# Help with my mendota gas direct vent fireplace



## youngnet (Jan 28, 2011)

Tech came took the pilot assembly, and main orifice from my 10 year old Mendota DXV-35P fireplace said they needed to be replaced. (pilot light would occassionaly go out by itself)  Got a call from company the next day and said it would be $900.00 labor and parts to fix. 
I used my manuel ordered the parts myself.  Had a HVAC guy install them, and now he has gone South for the remaining of winter. The problem is the pilot light is tall and yellow and when I use the volt meter is reads 220 not 315 as the manual says.  Help..I have now shut the whole thing off.
Any suggestions on how to fix this?  Thanks...


----------



## DAKSY (Jan 28, 2011)

Tell me what you're burning..LP right?
My bet is that he put a Natural Gas pilot orifice in there.
your pilot flame will "candle" in that set-up...
You need to put an LP pilot orifice in there...


----------



## youngnet (Jan 29, 2011)

Hello:  Yes we use propane. I spoke to the company and that we ordered the parts  from just now and they have the LP orifice part in stock.   Is changing this piece very difficult or is it something we have to call a NEW tech for?   Thanks for your help.


----------



## DAKSY (Jan 29, 2011)

http://www.mendotahearth.com/pdfs/manuals/DXV35-DT3-0410.pdf

GO to page 48 & take a look. 
IMHO, it's not a difficult change-out,
& we're here if you get stuck.
If you think you can do it, go for it.
You'll need needle nose pliers & an Allen wrench.
If you don't think you can do it, call a professional...


----------



## Fsappo (Jan 29, 2011)

$900???  Did they pull up to your mansion and see two Bentleys parked in the driveway?


----------



## youngnet (Jan 29, 2011)

Hello:  I think I did it...right now I have a small blue flame with a touch yellow, I sure hope that is okay.  My mansion is a 70's raised ranch with a 2006 car sitting in the driveway.  Talk about big buck oil companies, they get there big bucks for the customers who depend on their expertise.  Thanks for all your help.


----------



## DAKSY (Jan 29, 2011)

Well done.
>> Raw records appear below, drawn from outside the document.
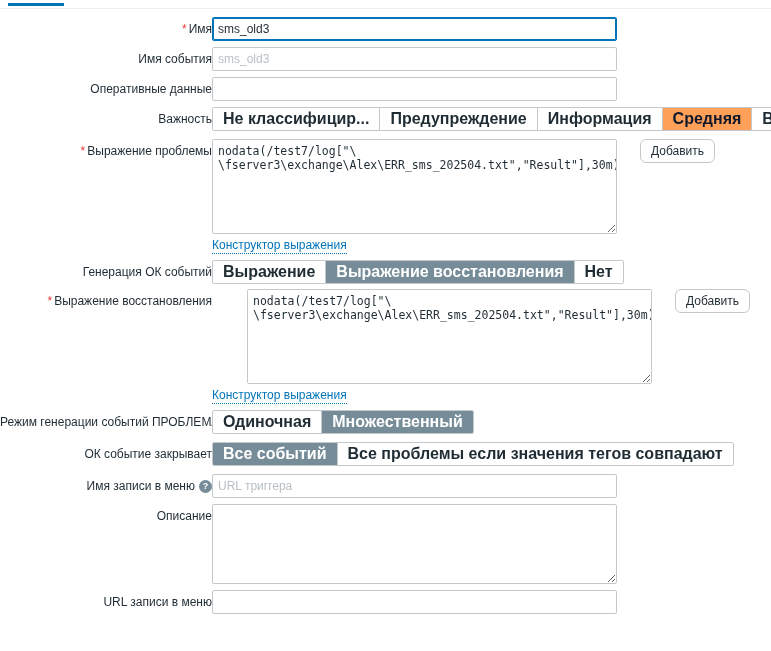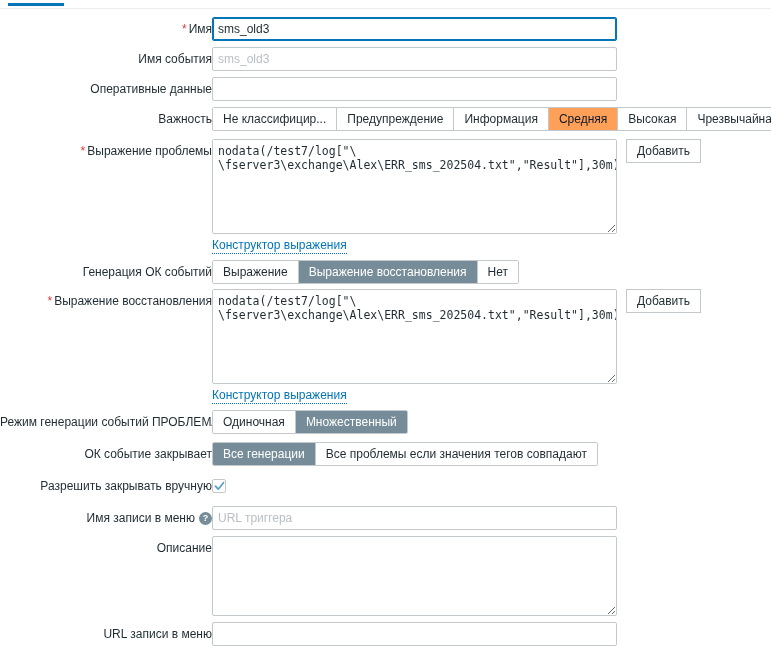--- a/index.html
+++ b/index.html
@@ -92,27 +92,28 @@
     display: inline-flex;
     border: 1px solid #c3c8cc;
     border-radius: 2px;
     overflow: hidden;
     background: #ffffff;
   }
   .seg .opt {
     padding: 0 10px;
     height: 22px;
     line-height: 22px;
-    font-size: 12px;
+    font-size: 16px;
     color: #1f2c33;
     border-right: 1px solid #c3c8cc;
     background: #ffffff;
     white-space: nowrap;
     cursor: pointer;
     user-select: none;
+    font-weight: bold;
   }
   .seg .opt:last-child { border-right: none; }
   .seg .opt.sel {
     background: #768d99;
     color: #ffffff;
   }
   .seg .opt.sel-orange {
     background: #ffa059;
     color: #0f172a;
   }
@@ -149,27 +150,27 @@
     font-family: "Liberation Sans", sans-serif;
     font-size: 12px;
     color: #1f2c33;
     padding: 4px 5px;
     resize: vertical;
     outline: none;
   }
 
   
   .btn {
-    margin-left: 9px;
+    margin-left: 23px;
     box-sizing: border-box;
     height: 24px;
     line-height: 22px;
     padding: 0 10px;
     border: 1px solid #c3c8cc;
-    border-radius: 0;
+    border-radius: 6px;
     background: #ffffff;
     color: #1f2c33;
     font-family: "Liberation Sans", sans-serif;
     font-size: 12px;
     cursor: pointer;
     white-space: nowrap;
   }
 
   
   .linkrow {
@@ -285,21 +286,21 @@
     <div class="label">Генерация ОК событий</div>
     <div class="field">
       <div class="seg">
         <div class="opt">Выражение</div>
         <div class="opt sel">Выражение восстановления</div>
         <div class="opt">Нет</div>
       </div>
     </div>
   </div>
 
-  <div class="row" style="margin-bottom:0;">
+  <div class="row" style="margin-bottom:0;gap:35px;">
     <div class="label">
       <span class="req">*</span><span>Выражение восстановления</span>
     </div>
     <div class="field ta-wrap">
       <textarea class="expr" style="">nodata(/test7/log["\
 \fserver3\exchange\Alex\ERR_sms_202504.txt","Result"],30m)=0</textarea>
       <button class="btn">Добавить</button>
     </div>
   </div>
   <div class="linkrow">
@@ -314,36 +315,26 @@
         <div class="opt">Одиночная</div>
         <div class="opt sel">Множественный</div>
       </div>
     </div>
   </div>
 
   <div class="row" style="margin-bottom:8px;">
     <div class="label">ОК событие закрывает</div>
     <div class="field">
       <div class="seg">
-        <div class="opt sel">Все генерации</div>
+        <div class="opt sel">Все событий</div>
         <div class="opt">Все проблемы если значения тегов совпадают</div>
       </div>
     </div>
   </div>
 
-  <div class="row" style="margin-bottom:8px;">
-    <div class="label">Разрешить закрывать вручную</div>
-    <div class="field">
-      <div class="cbx">
-        <svg width="11" height="11" viewBox="0 0 11 11">
-          <path d="M1.5 5.2 L4.2 8.2 L9.5 1.8" stroke="#5b9ec9" stroke-width="1.8" fill="none" stroke-linecap="round" stroke-linejoin="round"></path>
-        </svg>
-      </div>
-    </div>
-  </div>
 
   <div class="row">
     <div class="label">
       <span>Имя записи в меню</span><span class="help">?</span>
     </div>
     <div class="field">
       <input class="txt" type="text" placeholder="URL триггера" style="">
     </div>
   </div>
Call your "stealer" tell him you want a consultant's job!


----------



## ruth140 (Feb 4, 2011)

900...wow we are under charging....


----------



## Ironhorse74 (Sep 21, 2011)

DAKSY said:
			
		

> http://www.mendotahearth.com/pdfs/manuals/DXV35-DT3-0410.pdf
> 
> GO to page 48 & take a look.
> IMHO, it's not a difficult change-out,
> ...



Just an FYI the DT3 is a proflame system with a pop top pilot. On a 10 year old DXV-35 probably a Honeywell valve with a PSE pilot assembly. Closer to this manual http://mendotahearth.com/pdfs/manuals/DXV35-TF-0605.pdf

Brad


----------